Information supplied

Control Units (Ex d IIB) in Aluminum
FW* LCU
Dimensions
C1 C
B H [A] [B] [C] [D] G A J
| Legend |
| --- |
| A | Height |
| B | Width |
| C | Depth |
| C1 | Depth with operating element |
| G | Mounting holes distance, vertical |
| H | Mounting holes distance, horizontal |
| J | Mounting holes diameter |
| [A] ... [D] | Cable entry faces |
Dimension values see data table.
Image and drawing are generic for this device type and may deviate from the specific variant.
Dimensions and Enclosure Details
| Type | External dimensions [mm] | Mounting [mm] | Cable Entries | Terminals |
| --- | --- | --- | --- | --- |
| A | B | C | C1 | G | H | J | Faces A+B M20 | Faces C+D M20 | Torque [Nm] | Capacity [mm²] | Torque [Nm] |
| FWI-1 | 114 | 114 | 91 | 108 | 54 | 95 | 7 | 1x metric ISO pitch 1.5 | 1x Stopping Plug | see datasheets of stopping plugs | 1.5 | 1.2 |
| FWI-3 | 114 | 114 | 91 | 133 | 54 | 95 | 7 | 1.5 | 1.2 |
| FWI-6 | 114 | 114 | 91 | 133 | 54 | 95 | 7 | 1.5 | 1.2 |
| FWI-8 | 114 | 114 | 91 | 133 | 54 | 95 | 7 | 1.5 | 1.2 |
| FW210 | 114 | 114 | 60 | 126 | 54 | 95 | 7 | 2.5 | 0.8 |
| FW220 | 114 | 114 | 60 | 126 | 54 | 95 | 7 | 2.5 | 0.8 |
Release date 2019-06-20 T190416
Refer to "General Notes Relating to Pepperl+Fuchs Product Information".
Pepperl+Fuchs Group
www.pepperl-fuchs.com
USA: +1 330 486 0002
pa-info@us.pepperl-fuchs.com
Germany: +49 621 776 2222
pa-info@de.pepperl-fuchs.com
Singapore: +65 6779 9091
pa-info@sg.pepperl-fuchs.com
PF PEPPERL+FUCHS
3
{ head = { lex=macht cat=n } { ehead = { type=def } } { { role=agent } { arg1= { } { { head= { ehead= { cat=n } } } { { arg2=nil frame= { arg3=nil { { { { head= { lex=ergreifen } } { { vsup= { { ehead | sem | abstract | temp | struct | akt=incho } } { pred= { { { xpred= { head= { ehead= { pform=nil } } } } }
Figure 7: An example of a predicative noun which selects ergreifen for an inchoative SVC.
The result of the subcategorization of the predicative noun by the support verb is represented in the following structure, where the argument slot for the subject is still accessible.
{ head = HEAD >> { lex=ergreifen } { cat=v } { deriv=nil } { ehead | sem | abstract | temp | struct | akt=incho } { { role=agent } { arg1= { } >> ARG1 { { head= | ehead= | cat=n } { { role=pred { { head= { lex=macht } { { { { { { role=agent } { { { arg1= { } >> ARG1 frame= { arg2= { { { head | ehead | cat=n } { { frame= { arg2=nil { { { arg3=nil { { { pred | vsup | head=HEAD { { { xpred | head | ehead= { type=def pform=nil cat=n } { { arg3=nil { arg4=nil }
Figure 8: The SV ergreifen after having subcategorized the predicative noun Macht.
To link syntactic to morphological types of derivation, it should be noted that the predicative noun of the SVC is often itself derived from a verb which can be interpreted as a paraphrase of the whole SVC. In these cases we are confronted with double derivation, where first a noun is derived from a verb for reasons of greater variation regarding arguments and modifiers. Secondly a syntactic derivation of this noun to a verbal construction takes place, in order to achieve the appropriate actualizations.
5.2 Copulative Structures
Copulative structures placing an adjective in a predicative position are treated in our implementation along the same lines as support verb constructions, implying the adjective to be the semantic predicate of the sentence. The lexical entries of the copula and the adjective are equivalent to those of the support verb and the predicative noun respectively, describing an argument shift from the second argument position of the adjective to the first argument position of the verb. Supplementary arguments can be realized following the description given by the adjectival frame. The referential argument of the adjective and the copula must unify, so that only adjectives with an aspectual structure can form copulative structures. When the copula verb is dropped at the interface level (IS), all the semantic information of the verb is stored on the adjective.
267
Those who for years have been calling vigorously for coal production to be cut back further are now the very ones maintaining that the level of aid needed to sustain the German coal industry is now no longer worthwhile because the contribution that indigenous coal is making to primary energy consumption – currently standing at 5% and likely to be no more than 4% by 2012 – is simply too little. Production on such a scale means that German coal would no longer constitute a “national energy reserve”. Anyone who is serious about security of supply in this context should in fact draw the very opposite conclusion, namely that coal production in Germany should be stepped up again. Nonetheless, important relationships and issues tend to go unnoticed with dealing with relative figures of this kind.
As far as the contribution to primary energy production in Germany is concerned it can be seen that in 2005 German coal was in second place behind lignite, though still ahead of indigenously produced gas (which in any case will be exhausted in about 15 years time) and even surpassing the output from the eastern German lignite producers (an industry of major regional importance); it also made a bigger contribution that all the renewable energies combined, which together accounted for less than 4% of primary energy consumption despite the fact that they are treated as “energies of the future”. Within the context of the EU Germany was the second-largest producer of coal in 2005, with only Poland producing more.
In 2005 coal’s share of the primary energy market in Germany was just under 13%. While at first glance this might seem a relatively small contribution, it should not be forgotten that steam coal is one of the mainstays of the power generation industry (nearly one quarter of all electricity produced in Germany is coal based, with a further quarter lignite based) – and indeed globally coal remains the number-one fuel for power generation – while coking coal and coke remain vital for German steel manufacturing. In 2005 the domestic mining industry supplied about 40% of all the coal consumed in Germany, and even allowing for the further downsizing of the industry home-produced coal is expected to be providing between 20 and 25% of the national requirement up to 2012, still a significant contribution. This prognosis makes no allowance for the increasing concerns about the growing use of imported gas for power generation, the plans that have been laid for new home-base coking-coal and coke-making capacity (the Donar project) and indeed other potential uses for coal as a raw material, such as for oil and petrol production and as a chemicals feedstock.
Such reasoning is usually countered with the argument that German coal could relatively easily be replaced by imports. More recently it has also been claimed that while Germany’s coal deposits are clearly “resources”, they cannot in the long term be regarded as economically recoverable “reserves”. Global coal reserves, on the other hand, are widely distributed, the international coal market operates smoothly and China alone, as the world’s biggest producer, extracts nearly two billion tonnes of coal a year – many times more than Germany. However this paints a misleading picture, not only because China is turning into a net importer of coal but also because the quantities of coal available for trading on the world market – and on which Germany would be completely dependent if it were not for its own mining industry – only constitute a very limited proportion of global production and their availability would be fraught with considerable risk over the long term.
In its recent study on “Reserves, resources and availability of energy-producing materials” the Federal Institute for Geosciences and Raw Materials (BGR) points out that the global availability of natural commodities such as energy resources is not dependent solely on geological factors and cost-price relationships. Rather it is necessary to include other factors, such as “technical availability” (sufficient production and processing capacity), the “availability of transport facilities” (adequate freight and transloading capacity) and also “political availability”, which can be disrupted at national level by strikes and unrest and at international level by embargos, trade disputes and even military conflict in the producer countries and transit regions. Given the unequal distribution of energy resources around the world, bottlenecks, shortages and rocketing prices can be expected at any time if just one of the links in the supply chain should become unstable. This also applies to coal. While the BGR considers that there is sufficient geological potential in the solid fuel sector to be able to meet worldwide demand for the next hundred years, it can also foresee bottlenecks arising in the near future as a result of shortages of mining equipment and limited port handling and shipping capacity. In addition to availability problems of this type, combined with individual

Your assignment
All of the data above needs to be retyped exactly, with each line as it stands.

Problem solution
Control Units (Ex d IIB) in Aluminum
FW* LCU
Dimensions
C1 C
B H [A] [B] [C] [D] G A J
| Legend |
| --- |
| A | Height |
| B | Width |
| C | Depth |
| C1 | Depth with operating element |
| G | Mounting holes distance, vertical |
| H | Mounting holes distance, horizontal |
| J | Mounting holes diameter |
| [A] ... [D] | Cable entry faces |
Dimension values see data table.
Image and drawing are generic for this device type and may deviate from the specific variant.
Dimensions and Enclosure Details
| Type | External dimensions [mm] | Mounting [mm] | Cable Entries | Terminals |
| --- | --- | --- | --- | --- |
| A | B | C | C1 | G | H | J | Faces A+B M20 | Faces C+D M20 | Torque [Nm] | Capacity [mm²] | Torque [Nm] |
| FWI-1 | 114 | 114 | 91 | 108 | 54 | 95 | 7 | 1x metric ISO pitch 1.5 | 1x Stopping Plug | see datasheets of stopping plugs | 1.5 | 1.2 |
| FWI-3 | 114 | 114 | 91 | 133 | 54 | 95 | 7 | 1.5 | 1.2 |
| FWI-6 | 114 | 114 | 91 | 133 | 54 | 95 | 7 | 1.5 | 1.2 |
| FWI-8 | 114 | 114 | 91 | 133 | 54 | 95 | 7 | 1.5 | 1.2 |
| FW210 | 114 | 114 | 60 | 126 | 54 | 95 | 7 | 2.5 | 0.8 |
| FW220 | 114 | 114 | 60 | 126 | 54 | 95 | 7 | 2.5 | 0.8 |
Release date 2019-06-20 T190416
Refer to "General Notes Relating to Pepperl+Fuchs Product Information".
Pepperl+Fuchs Group
www.pepperl-fuchs.com
USA: +1 330 486 0002
pa-info@us.pepperl-fuchs.com
Germany: +49 621 776 2222
pa-info@de.pepperl-fuchs.com
Singapore: +65 6779 9091
pa-info@sg.pepperl-fuchs.com
PF PEPPERL+FUCHS
3
{ head = { lex=macht cat=n } { ehead = { type=def } } { { role=agent } { arg1= { } { { head= { ehead= { cat=n } } } { { arg2=nil frame= { arg3=nil { { { { head= { lex=ergreifen } } { { vsup= { { ehead | sem | abstract | temp | struct | akt=incho } } { pred= { { { xpred= { head= { ehead= { pform=nil } } } } }
Figure 7: An example of a predicative noun which selects ergreifen for an inchoative SVC.
The result of the subcategorization of the predicative noun by the support verb is represented in the following structure, where the argument slot for the subject is still accessible.
{ head = HEAD >> { lex=ergreifen } { cat=v } { deriv=nil } { ehead | sem | abstract | temp | struct | akt=incho } { { role=agent } { arg1= { } >> ARG1 { { head= | ehead= | cat=n } { { role=pred { { head= { lex=macht } { { { { { { role=agent } { { { arg1= { } >> ARG1 frame= { arg2= { { { head | ehead | cat=n } { { frame= { arg2=nil { { { arg3=nil { { { pred | vsup | head=HEAD { { { xpred | head | ehead= { type=def pform=nil cat=n } { { arg3=nil { arg4=nil }
Figure 8: The SV ergreifen after having subcategorized the predicative noun Macht.
To link syntactic to morphological types of derivation, it should be noted that the predicative noun of the SVC is often itself derived from a verb which can be interpreted as a paraphrase of the whole SVC. In these cases we are confronted with double derivation, where first a noun is derived from a verb for reasons of greater variation regarding arguments and modifiers. Secondly a syntactic derivation of this noun to a verbal construction takes place, in order to achieve the appropriate actualizations.
5.2 Copulative Structures
Copulative structures placing an adjective in a predicative position are treated in our implementation along the same lines as support verb constructions, implying the adjective to be the semantic predicate of the sentence. The lexical entries of the copula and the adjective are equivalent to those of the support verb and the predicative noun respectively, describing an argument shift from the second argument position of the adjective to the first argument position of the verb. Supplementary arguments can be realized following the description given by the adjectival frame. The referential argument of the adjective and the copula must unify, so that only adjectives with an aspectual structure can form copulative structures. When the copula verb is dropped at the interface level (IS), all the semantic information of the verb is stored on the adjective.
267
Those who for years have been calling vigorously for coal production to be cut back further are now the very ones maintaining that the level of aid needed to sustain the German coal industry is now no longer worthwhile because the contribution that indigenous coal is making to primary energy consumption – currently standing at 5% and likely to be no more than 4% by 2012 – is simply too little. Production on such a scale means that German coal would no longer constitute a “national energy reserve”. Anyone who is serious about security of supply in this context should in fact draw the very opposite conclusion, namely that coal production in Germany should be stepped up again. Nonetheless, important relationships and issues tend to go unnoticed with dealing with relative figures of this kind.
As far as the contribution to primary energy production in Germany is concerned it can be seen that in 2005 German coal was in second place behind lignite, though still ahead of indigenously produced gas (which in any case will be exhausted in about 15 years time) and even surpassing the output from the eastern German lignite producers (an industry of major regional importance); it also made a bigger contribution that all the renewable energies combined, which together accounted for less than 4% of primary energy consumption despite the fact that they are treated as “energies of the future”. Within the context of the EU Germany was the second-largest producer of coal in 2005, with only Poland producing more.
In 2005 coal’s share of the primary energy market in Germany was just under 13%. While at first glance this might seem a relatively small contribution, it should not be forgotten that steam coal is one of the mainstays of the power generation industry (nearly one quarter of all electricity produced in Germany is coal based, with a further quarter lignite based) – and indeed globally coal remains the number-one fuel for power generation – while coking coal and coke remain vital for German steel manufacturing. In 2005 the domestic mining industry supplied about 40% of all the coal consumed in Germany, and even allowing for the further downsizing of the industry home-produced coal is expected to be providing between 20 and 25% of the national requirement up to 2012, still a significant contribution. This prognosis makes no allowance for the increasing concerns about the growing use of imported gas for power generation, the plans that have been laid for new home-base coking-coal and coke-making capacity (the Donar project) and indeed other potential uses for coal as a raw material, such as for oil and petrol production and as a chemicals feedstock.
Such reasoning is usually countered with the argument that German coal could relatively easily be replaced by imports. More recently it has also been claimed that while Germany’s coal deposits are clearly “resources”, they cannot in the long term be regarded as economically recoverable “reserves”. Global coal reserves, on the other hand, are widely distributed, the international coal market operates smoothly and China alone, as the world’s biggest producer, extracts nearly two billion tonnes of coal a year – many times more than Germany. However this paints a misleading picture, not only because China is turning into a net importer of coal but also because the quantities of coal available for trading on the world market – and on which Germany would be completely dependent if it were not for its own mining industry – only constitute a very limited proportion of global production and their availability would be fraught with considerable risk over the long term.
In its recent study on “Reserves, resources and availability of energy-producing materials” the Federal Institute for Geosciences and Raw Materials (BGR) points out that the global availability of natural commodities such as energy resources is not dependent solely on geological factors and cost-price relationships. Rather it is necessary to include other factors, such as “technical availability” (sufficient production and processing capacity), the “availability of transport facilities” (adequate freight and transloading capacity) and also “political availability”, which can be disrupted at national level by strikes and unrest and at international level by embargos, trade disputes and even military conflict in the producer countries and transit regions. Given the unequal distribution of energy resources around the world, bottlenecks, shortages and rocketing prices can be expected at any time if just one of the links in the supply chain should become unstable. This also applies to coal. While the BGR considers that there is sufficient geological potential in the solid fuel sector to be able to meet worldwide demand for the next hundred years, it can also foresee bottlenecks arising in the near future as a result of shortages of mining equipment and limited port handling and shipping capacity. In addition to availability problems of this type, combined with individual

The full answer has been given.